Feb 1, 2023
Prospect Hill Orchards in Milton New York has been farmed by seven generations of the Clarke family over the past 200 years. With the bulk of managerial operations now in the hands of Pamela Clarke Torres, Pam reached out to HVADC and participated in the 2019/2020 class of HVADC’s Farm and Food Funding Accelerator Program (FFFA).
Prospect Hill Orchards in Milton New York has been farmed by seven generations of the Clarke family over the past 200 years. With the bulk of managerial operations now in the hands of Pamela Clarke Torres, Pam reached out to HVADC and participated in the 2019/2020 class of HVADC’s Farm and Food Funding Accelerator Program (FFFA). While that class had to overcome many pandemic- related hurdles, today she says the lessons she learned from the program permeate the family’s current plans for growth and change.
Operating on three properties, the family grows a wide variety of fruit, beginning early season with cherries, continues through the summer with plums, apricots, peaches and nectarines and finishes the season with apples, pears and pumpkins. They sell at several Greenmarkets in New York City, on-farm, and also operate UPicks, and was planning to grow.
“Initially I was interested in the FFFA program because we had a dried apple product we wanted to boost,” said Torres. “We heard from others that went through it that it really helped them crystalize their plans.”
While in the program Torres says she realized she needed to take advantage of HVADC’s Business Technical Assistance (BTA) resources to restructure the farm’s operations, centralizing the management, where before it seemed every member of the family was siloed running a different aspect of the business.
The Clarkes also struggled with the logistics of the necessary generational transition of the farm business. While in the FFA program, HVADC connected Torres with attorney services to create an LLC for the farm, which she says has been the most important change to modernizing the business.
It can be hard to update an old family farm, especially one as old as Prospect Hill, which has been in the family since 1817. Torres says she found it can be just as hard to update an old farmer’s way of thinking.
“In our family everyone lives to a really old age, so there’s this notion that you’ve got 100 years to work,” She said. “As my parents have gotten older they have begun to think ‘oh, maybe we can retire at 80.’”
After struggling to grow their business through the pandemic, in 2022 Prospect Hill worked with HVADC again, receiving BTA marketing consulting from Diane Greco of Tactix Inc. Torres said Greco instilled in her not just the importance of communicating with customers through social media and mailing lists but help her set up a schedule that worked for her so marketing felt like less of a burden and more just a matter of course.
“When Prospect Hill entered the FFFA they were faced with the same issues as so many of our legacy farms. Issues of business succession and how best to modernize the business for a 21st century market,” said Mary Ann Johnson, HVADC Deputy Director. “They deserve all the credit in the world for embracing the challenges and creating a business plan that allows them to change with the times while honoring their incredible 200-plus year history.”
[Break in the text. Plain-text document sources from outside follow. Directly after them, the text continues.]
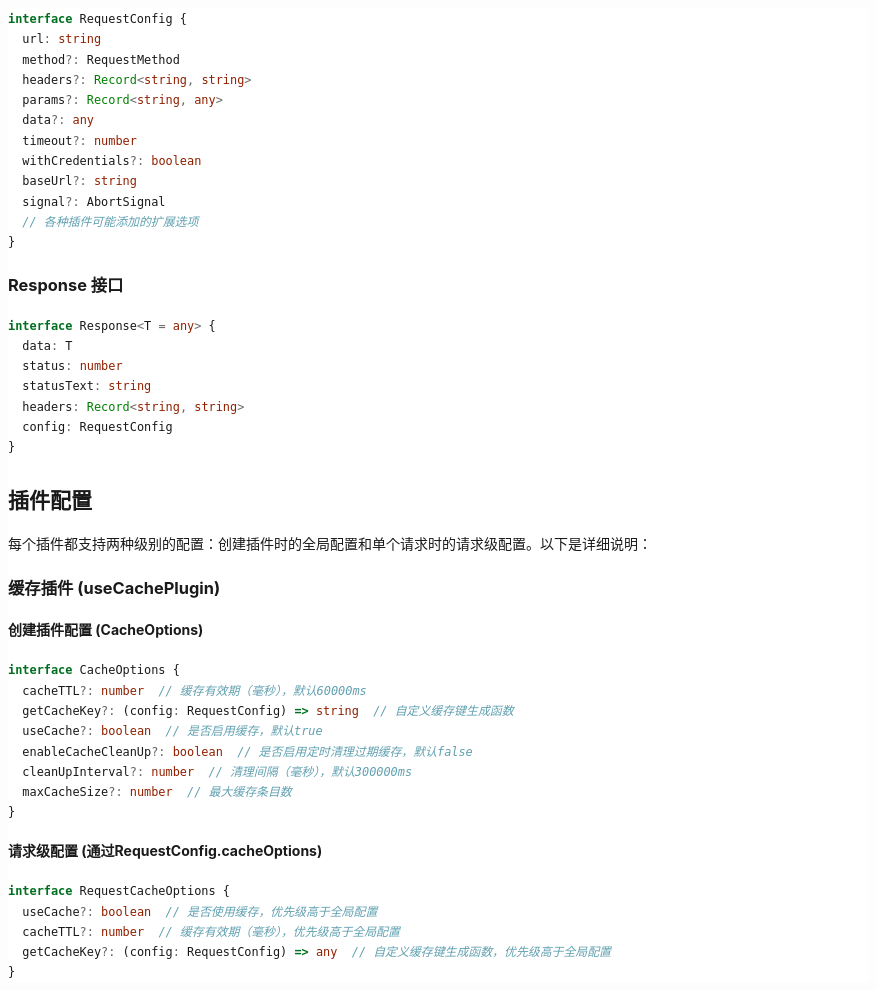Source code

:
 ```typescript
interface RequestConfig {
  url: string
  method?: RequestMethod
  headers?: Record<string, string>
  params?: Record<string, any>
  data?: any
  timeout?: number
  withCredentials?: boolean
  baseUrl?: string
  signal?: AbortSignal
  // 各种插件可能添加的扩展选项
}
```

### Response 接口

```typescript
interface Response<T = any> {
  data: T
  status: number
  statusText: string
  headers: Record<string, string>
  config: RequestConfig
}
```

## 插件配置

每个插件都支持两种级别的配置：创建插件时的全局配置和单个请求时的请求级配置。以下是详细说明：

### 缓存插件 (useCachePlugin)

#### 创建插件配置 (CacheOptions)

```typescript
interface CacheOptions {
  cacheTTL?: number  // 缓存有效期（毫秒），默认60000ms
  getCacheKey?: (config: RequestConfig) => string  // 自定义缓存键生成函数
  useCache?: boolean  // 是否启用缓存，默认true
  enableCacheCleanUp?: boolean  // 是否启用定时清理过期缓存，默认false
  cleanUpInterval?: number  // 清理间隔（毫秒），默认300000ms
  maxCacheSize?: number  // 最大缓存条目数
}
```

#### 请求级配置 (通过RequestConfig.cacheOptions)

```typescript
interface RequestCacheOptions {
  useCache?: boolean  // 是否使用缓存，优先级高于全局配置
  cacheTTL?: number  // 缓存有效期（毫秒），优先级高于全局配置
  getCacheKey?: (config: RequestConfig) => any  // 自定义缓存键生成函数，优先级高于全局配置
}
```
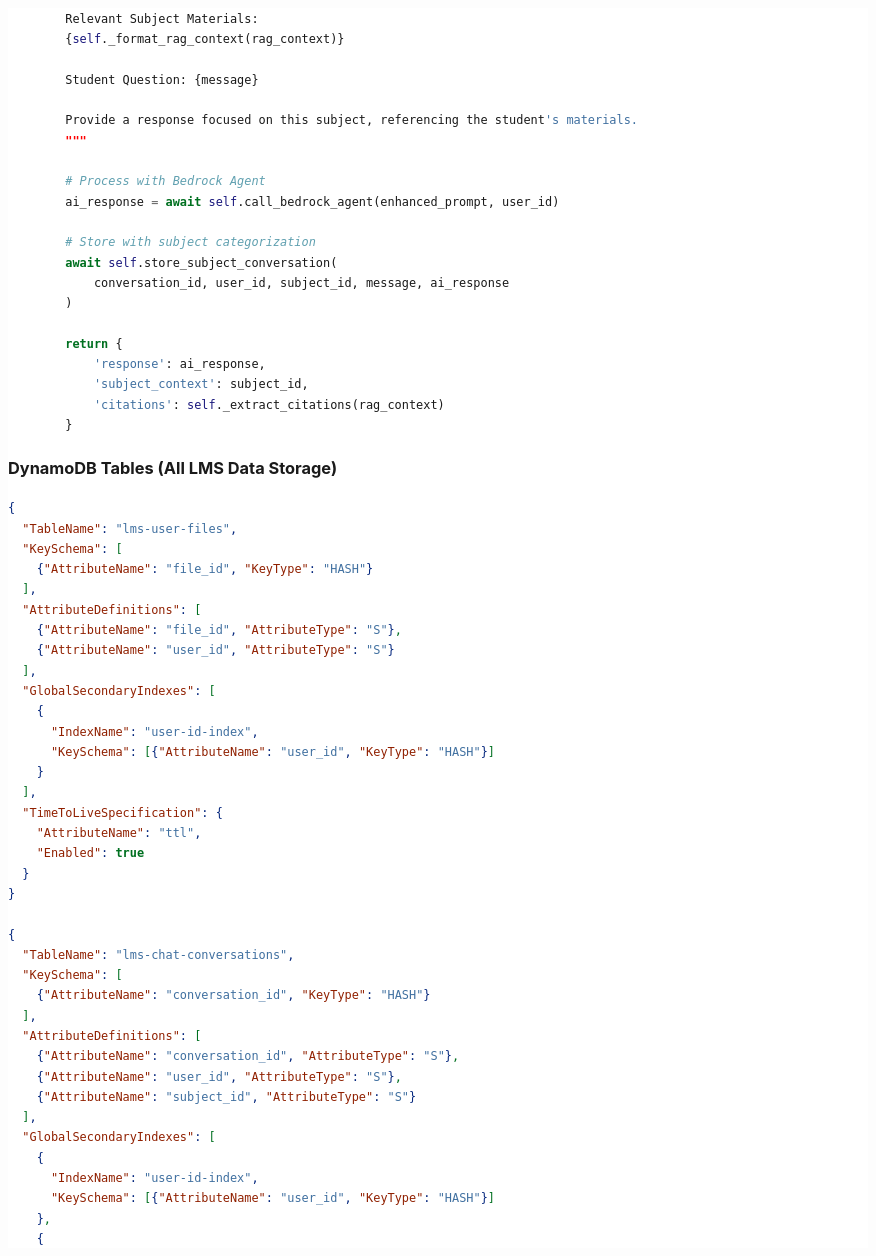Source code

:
```python
        Relevant Subject Materials:
        {self._format_rag_context(rag_context)}
        
        Student Question: {message}
        
        Provide a response focused on this subject, referencing the student's materials.
        """
        
        # Process with Bedrock Agent
        ai_response = await self.call_bedrock_agent(enhanced_prompt, user_id)
        
        # Store with subject categorization
        await self.store_subject_conversation(
            conversation_id, user_id, subject_id, message, ai_response
        )
        
        return {
            'response': ai_response,
            'subject_context': subject_id,
            'citations': self._extract_citations(rag_context)
        }
```

### DynamoDB Tables (All LMS Data Storage)

```json
{
  "TableName": "lms-user-files",
  "KeySchema": [
    {"AttributeName": "file_id", "KeyType": "HASH"}
  ],
  "AttributeDefinitions": [
    {"AttributeName": "file_id", "AttributeType": "S"},
    {"AttributeName": "user_id", "AttributeType": "S"}
  ],
  "GlobalSecondaryIndexes": [
    {
      "IndexName": "user-id-index",
      "KeySchema": [{"AttributeName": "user_id", "KeyType": "HASH"}]
    }
  ],
  "TimeToLiveSpecification": {
    "AttributeName": "ttl",
    "Enabled": true
  }
}

{
  "TableName": "lms-chat-conversations",
  "KeySchema": [
    {"AttributeName": "conversation_id", "KeyType": "HASH"}
  ],
  "AttributeDefinitions": [
    {"AttributeName": "conversation_id", "AttributeType": "S"},
    {"AttributeName": "user_id", "AttributeType": "S"},
    {"AttributeName": "subject_id", "AttributeType": "S"}
  ],
  "GlobalSecondaryIndexes": [
    {
      "IndexName": "user-id-index",
      "KeySchema": [{"AttributeName": "user_id", "KeyType": "HASH"}]
    },
    {
```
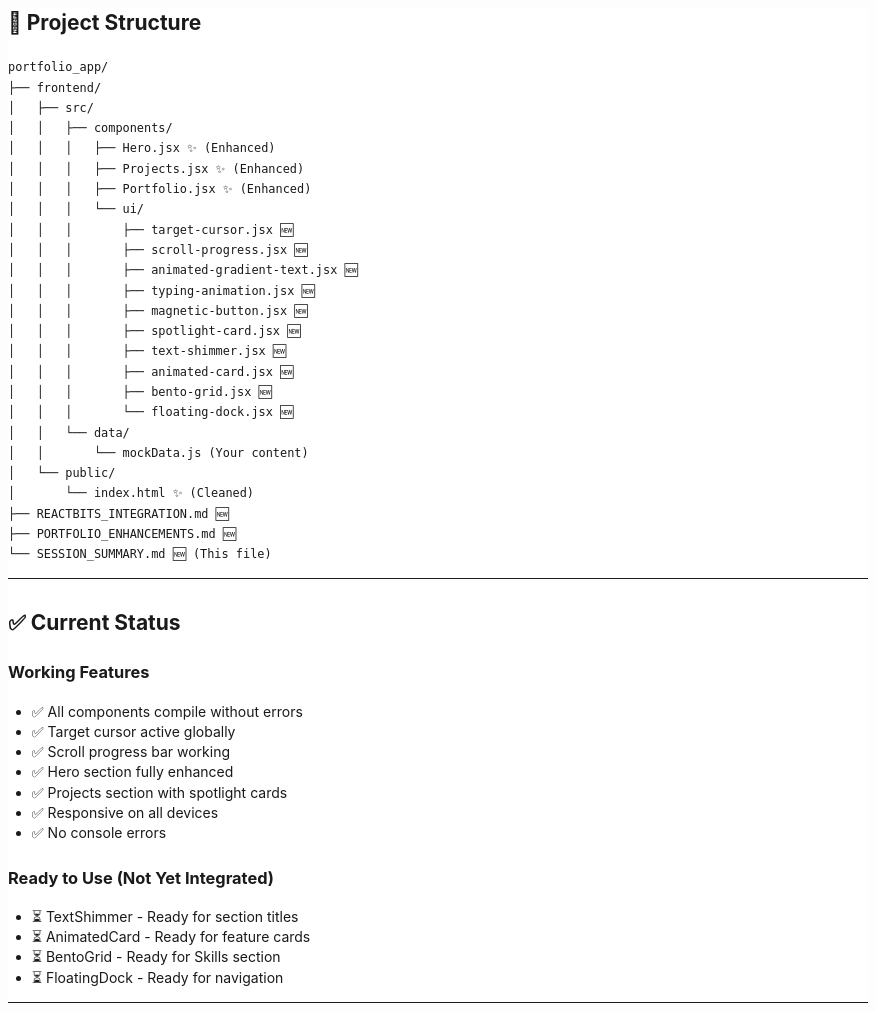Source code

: 
## 📁 Project Structure

```
portfolio_app/
├── frontend/
│   ├── src/
│   │   ├── components/
│   │   │   ├── Hero.jsx ✨ (Enhanced)
│   │   │   ├── Projects.jsx ✨ (Enhanced)
│   │   │   ├── Portfolio.jsx ✨ (Enhanced)
│   │   │   └── ui/
│   │   │       ├── target-cursor.jsx 🆕
│   │   │       ├── scroll-progress.jsx 🆕
│   │   │       ├── animated-gradient-text.jsx 🆕
│   │   │       ├── typing-animation.jsx 🆕
│   │   │       ├── magnetic-button.jsx 🆕
│   │   │       ├── spotlight-card.jsx 🆕
│   │   │       ├── text-shimmer.jsx 🆕
│   │   │       ├── animated-card.jsx 🆕
│   │   │       ├── bento-grid.jsx 🆕
│   │   │       └── floating-dock.jsx 🆕
│   │   └── data/
│   │       └── mockData.js (Your content)
│   └── public/
│       └── index.html ✨ (Cleaned)
├── REACTBITS_INTEGRATION.md 🆕
├── PORTFOLIO_ENHANCEMENTS.md 🆕
└── SESSION_SUMMARY.md 🆕 (This file)
```

---

## ✅ Current Status

### Working Features
- ✅ All components compile without errors
- ✅ Target cursor active globally
- ✅ Scroll progress bar working
- ✅ Hero section fully enhanced
- ✅ Projects section with spotlight cards
- ✅ Responsive on all devices
- ✅ No console errors

### Ready to Use (Not Yet Integrated)
- ⏳ TextShimmer - Ready for section titles
- ⏳ AnimatedCard - Ready for feature cards
- ⏳ BentoGrid - Ready for Skills section
- ⏳ FloatingDock - Ready for navigation

---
Torres is still in contact with HVADC business consultant Brian Zweig as well, who helped them craft their current business structure. “At this point he’s mostly our cheerleader of accountability,” she said with a laugh. “(The FFFA) got our systems in place. We just learned so much. HVADC understands agriculture and that’s so important. It changes the tone when someone like Brian knows what you are talking about when discussing equipment, seasons or the weather.”
It’s an exciting times at Prospect Hill Orchards these days, as they jump in to the lucrative distilling market. It a few weeks they plan to be up and running creating an eau de vie from apples. They have their sights on making spirits from their peaches and pears as well and have a long-term vision for a hard cider operation. Torres recently took a class on brewing cider at Cornell Cooperative Extension.
The farm recently constructed a new building on site. It’s the hub for their popular pick-your-own program but will also soon serve as their distillery and tasting room. Their offerings of value-added products is an increasingly integral part of the business plan they crafted with HVADC. They also hosted farm dinners last year and will be doing so again in 2023 celebrating full moons throughout the season.
“It’s fun to get people up to the farm because we have gorgeous Hudson Valley views,” Torres said. “What’s great is what you see is still just a lot of other farms. When you sit and enjoy the view it’s nice to think about how that is due to the hard work of a lot of farmers.”